━━━ TASK MATERIAL ━━━

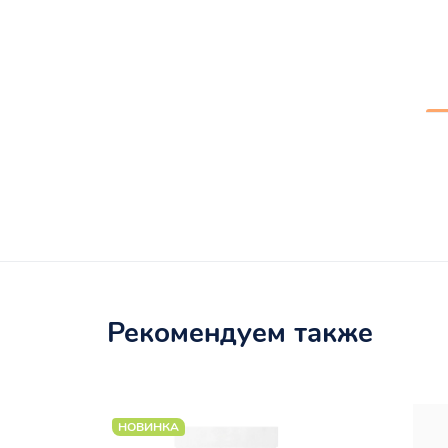
Рекомендуем также
НОВИНКА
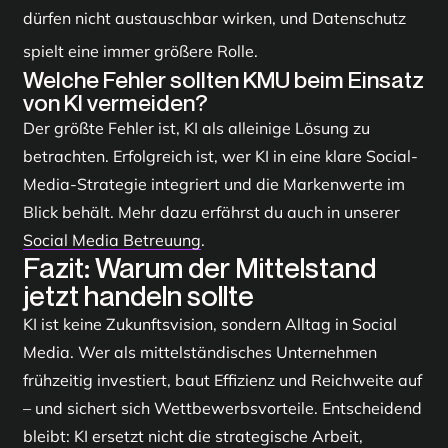
dürfen nicht austauschbar wirken, und Datenschutz
spielt eine immer größere Rolle.
Welche Fehler sollten KMU beim Einsatz
von KI vermeiden?
Der größte Fehler ist, KI als alleinige Lösung zu
betrachten. Erfolgreich ist, wer KI in eine klare Social-
Media-Strategie integriert und die Markenwerte im
Blick behält. Mehr dazu erfährst du auch in unserer
Social Media Betreuung
.
Fazit: Warum der Mittelstand
jetzt handeln sollte
KI ist keine Zukunftsvision, sondern Alltag in Social
Media. Wer als mittelständisches Unternehmen
frühzeitig investiert, baut Effizienz und Reichweite auf
– und sichert sich Wettbewerbsvorteile. Entscheidend
bleibt: KI ersetzt nicht die strategische Arbeit,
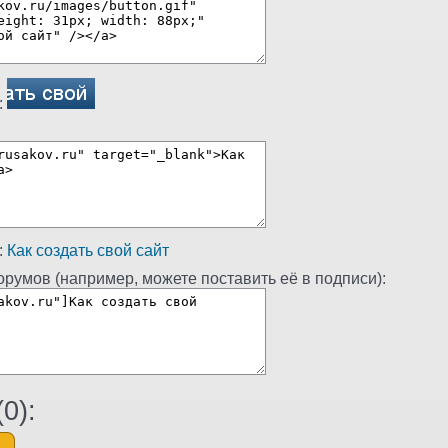
:
:
Как создать свой сайт
румов (например, можете поставить её в подписи):
(
0
):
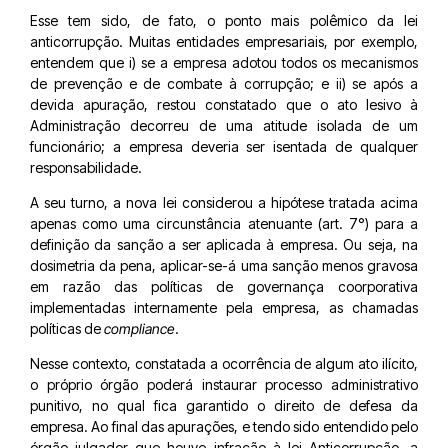
Esse tem sido, de fato, o ponto mais polêmico da lei
anticorrupção. Muitas entidades empresariais, por exemplo,
entendem que i) se a empresa adotou todos os mecanismos
de prevenção e de combate à corrupção; e ii) se após a
devida apuração, restou constatado que o ato lesivo à
Administração decorreu de uma atitude isolada de um
funcionário; a empresa deveria ser isentada de qualquer
responsabilidade.
A seu turno, a nova lei considerou a hipótese tratada acima
apenas como uma circunstância atenuante (art. 7°) para a
definição da sanção a ser aplicada à empresa. Ou seja, na
dosimetria da pena, aplicar-se-á uma sanção menos gravosa
em razão das políticas de governança coorporativa
implementadas internamente pela empresa, as chamadas
políticas de
compliance
.
Nesse contexto, constatada a ocorrência de algum ato ilícito,
o próprio órgão poderá instaurar processo administrativo
punitivo, no qual fica garantido o direito de defesa da
empresa. Ao final das apurações, e tendo sido entendido pelo
órgão julgador que houve infração à lei Anticorrupção, a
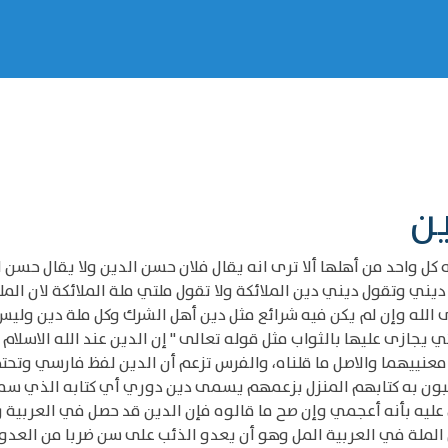
ين
كل واحد من أهلها ألا ترى انه يقال فلان حسن الدين ولا يقال حسن ا
ي وتقول ديني دين الملائكة ولا تقول ملتي ملة الملائكة لان الملة 
ى الله وإن لم يكن فيه شرائع مثل دين أهل الشرك وكل ملة دين وليس
معنييهما والاصل ما قلناه، والفرس تزعم أن الدين لفظ فارسي وتح
بون به كتابهم المنزل بزعمهم يسمى دين دوري أي كتابه الذي سما
م عليه بأنه أعجمي وإن صح ما قالوه فإن الدين قد حصل في العربية
لملة في العربية المل وهو أن يعدو الذئب على سن ضربا من العدو 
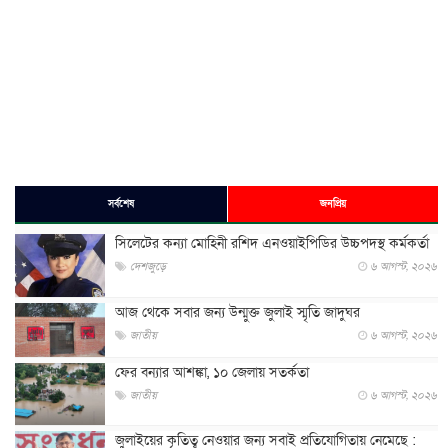
সর্বশেষ
জনপ্রিয়
সিলেটের কন্যা মোহিনী রশিদ এনওয়াইপিডির উচ্চপদস্থ কর্মকর্তা
দেশজুড়ে
৬ আগস্ট, ২০২৬
আজ থেকে সবার জন্য উন্মুক্ত জুলাই স্মৃতি জাদুঘর
জাতীয়
৬ আগস্ট, ২০২৬
ফের বন্যার আশঙ্কা, ১০ জেলায় সতর্কতা
জাতীয়
৬ আগস্ট, ২০২৬
জুলাইয়ের কৃতিত্ব নেওয়ার জন্য সবাই প্রতিযোগিতায় নেমেছে :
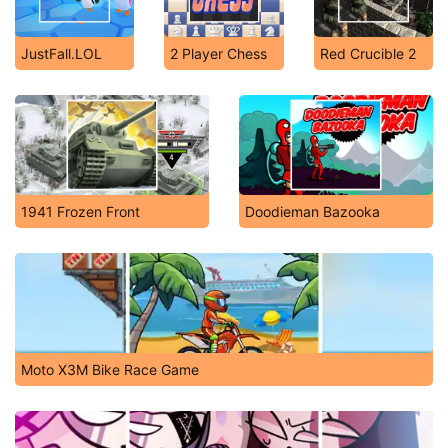
JustFall.LOL
2 Player Chess
Red Crucible 2
1941 Frozen Front
Doodieman Bazooka
Moto X3M Bike Race Game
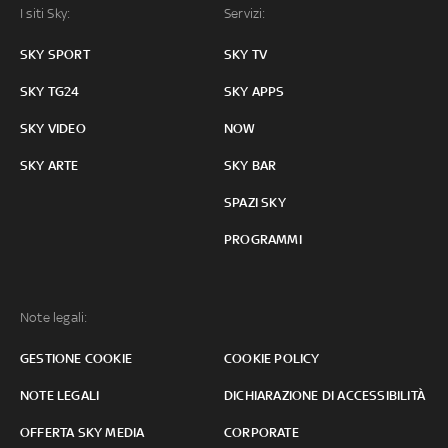
I siti Sky:
Servizi:
SKY SPORT
SKY TV
SKY TG24
SKY APPS
SKY VIDEO
NOW
SKY ARTE
SKY BAR
SPAZI SKY
PROGRAMMI
Note legali:
GESTIONE COOKIE
COOKIE POLICY
NOTE LEGALI
DICHIARAZIONE DI ACCESSIBILITÀ
OFFERTA SKY MEDIA
CORPORATE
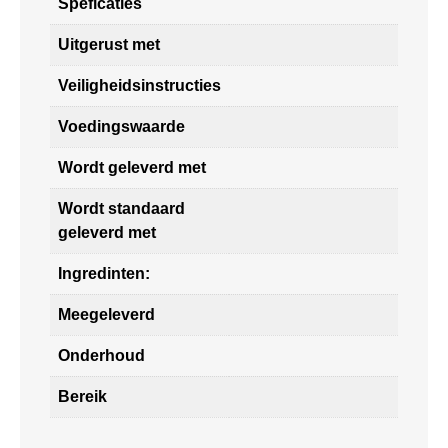
Speficaties
Uitgerust met
Veiligheidsinstructies
Voedingswaarde
Wordt geleverd met
Wordt standaard
geleverd met
Ingredinten:
Meegeleverd
Onderhoud
Bereik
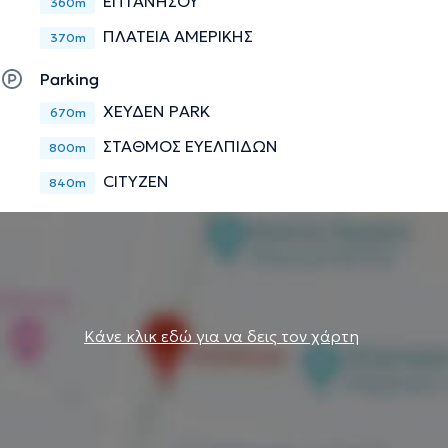
ΕΠΤΑΝΗΣΟΥ
360m
ΠΛΑΤΕΙΑ ΑΜΕΡΙΚΗΣ
370m
Parking
ΧΕΥΔΕΝ PARK
670m
ΣΤΑΘΜΟΣ ΕΥΕΛΠΙΔΩΝ
800m
CITYZEN
840m
Κάνε κλικ εδώ για να δεις τον χάρτη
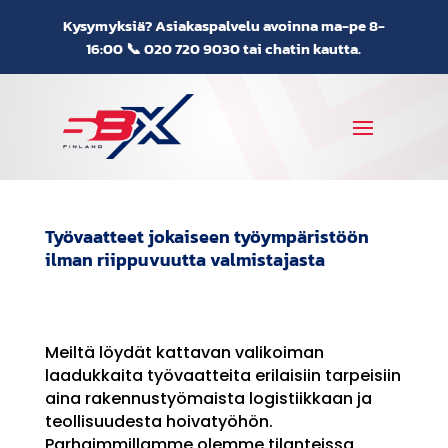
Kysymyksiä? Asiakaspalvelu avoinna ma-pe 8-
16:00 📞
020 720 9030
tai chatin kautta.
Työvaatteet jokaiseen työympäristöön
ilman riippuvuutta valmistajasta
Meiltä löydät kattavan valikoiman
laadukkaita työvaatteita erilaisiin tarpeisiin
aina rakennustyömaista logistiikkaan ja
teollisuudesta hoivatyöhön.
Parhaimmillamme olemme tilanteissa,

━━━

WHAT NEEDS TO BE DONE: An exact reproduction of the material is needed, without its images.

RESULT OF THIS EXERCISE:
Рекомендуем также
НОВИНКА
dürfen nicht austauschbar wirken, und Datenschutz
spielt eine immer größere Rolle.
Welche Fehler sollten KMU beim Einsatz
von KI vermeiden?
Der größte Fehler ist, KI als alleinige Lösung zu
betrachten. Erfolgreich ist, wer KI in eine klare Social-
Media-Strategie integriert und die Markenwerte im
Blick behält. Mehr dazu erfährst du auch in unserer
Social Media Betreuung
.
Fazit: Warum der Mittelstand
jetzt handeln sollte
KI ist keine Zukunftsvision, sondern Alltag in Social
Media. Wer als mittelständisches Unternehmen
frühzeitig investiert, baut Effizienz und Reichweite auf
– und sichert sich Wettbewerbsvorteile. Entscheidend
bleibt: KI ersetzt nicht die strategische Arbeit,
:
:
Как создать свой сайт
румов (например, можете поставить её в подписи):
(
0
):
Esse tem sido, de fato, o ponto mais polêmico da lei
anticorrupção. Muitas entidades empresariais, por exemplo,
entendem que i) se a empresa adotou todos os mecanismos
de prevenção e de combate à corrupção; e ii) se após a
devida apuração, restou constatado que o ato lesivo à
Administração decorreu de uma atitude isolada de um
funcionário; a empresa deveria ser isentada de qualquer
responsabilidade.
A seu turno, a nova lei considerou a hipótese tratada acima
apenas como uma circunstância atenuante (art. 7°) para a
definição da sanção a ser aplicada à empresa. Ou seja, na
dosimetria da pena, aplicar-se-á uma sanção menos gravosa
em razão das políticas de governança coorporativa
implementadas internamente pela empresa, as chamadas
políticas de
compliance
.
Nesse contexto, constatada a ocorrência de algum ato ilícito,
o próprio órgão poderá instaurar processo administrativo
punitivo, no qual fica garantido o direito de defesa da
empresa. Ao final das apurações, e tendo sido entendido pelo
órgão julgador que houve infração à lei Anticorrupção, a
ين
كل واحد من أهلها ألا ترى انه يقال فلان حسن الدين ولا يقال حسن ا
ي وتقول ديني دين الملائكة ولا تقول ملتي ملة الملائكة لان الملة 
ى الله وإن لم يكن فيه شرائع مثل دين أهل الشرك وكل ملة دين وليس
معنييهما والاصل ما قلناه، والفرس تزعم أن الدين لفظ فارسي وتح
بون به كتابهم المنزل بزعمهم يسمى دين دوري أي كتابه الذي سما
م عليه بأنه أعجمي وإن صح ما قالوه فإن الدين قد حصل في العربية
لملة في العربية المل وهو أن يعدو الذئب على سن ضربا من العدو 
সর্বশেষ
জনপ্রিয়
সিলেটের কন্যা মোহিনী রশিদ এনওয়াইপিডির উচ্চপদস্থ কর্মকর্তা
দেশজুড়ে
৬ আগস্ট, ২০২৬
আজ থেকে সবার জন্য উন্মুক্ত জুলাই স্মৃতি জাদুঘর
জাতীয়
৬ আগস্ট, ২০২৬
ফের বন্যার আশঙ্কা, ১০ জেলায় সতর্কতা
জাতীয়
৬ আগস্ট, ২০২৬
জুলাইয়ের কৃতিত্ব নেওয়ার জন্য সবাই প্রতিযোগিতায় নেমেছে :
JustFall.LOL
2 Player Chess
Red Crucible 2
1941 Frozen Front
Doodieman Bazooka
Moto X3M Bike Race Game
I siti Sky:
Servizi:
SKY SPORT
SKY TV
SKY TG24
SKY APPS
SKY VIDEO
NOW
SKY ARTE
SKY BAR
SPAZI SKY
PROGRAMMI
Note legali:
GESTIONE COOKIE
COOKIE POLICY
NOTE LEGALI
DICHIARAZIONE DI ACCESSIBILITÀ
OFFERTA SKY MEDIA
CORPORATE
Speficaties
Uitgerust met
Veiligheidsinstructies
Voedingswaarde
Wordt geleverd met
Wordt standaard
geleverd met
Ingredinten:
Meegeleverd
Onderhoud
Bereik
ΕΠΤΑΝΗΣΟΥ
360m
ΠΛΑΤΕΙΑ ΑΜΕΡΙΚΗΣ
370m
Parking
ΧΕΥΔΕΝ PARK
670m
ΣΤΑΘΜΟΣ ΕΥΕΛΠΙΔΩΝ
800m
CITYZEN
840m
Κάνε κλικ εδώ για να δεις τον χάρτη
Kysymyksiä? Asiakaspalvelu avoinna ma-pe 8-
16:00 📞
020 720 9030
tai chatin kautta.
Työvaatteet jokaiseen työympäristöön
ilman riippuvuutta valmistajasta
Meiltä löydät kattavan valikoiman
laadukkaita työvaatteita erilaisiin tarpeisiin
aina rakennustyömaista logistiikkaan ja
teollisuudesta hoivatyöhön.
Parhaimmillamme olemme tilanteissa,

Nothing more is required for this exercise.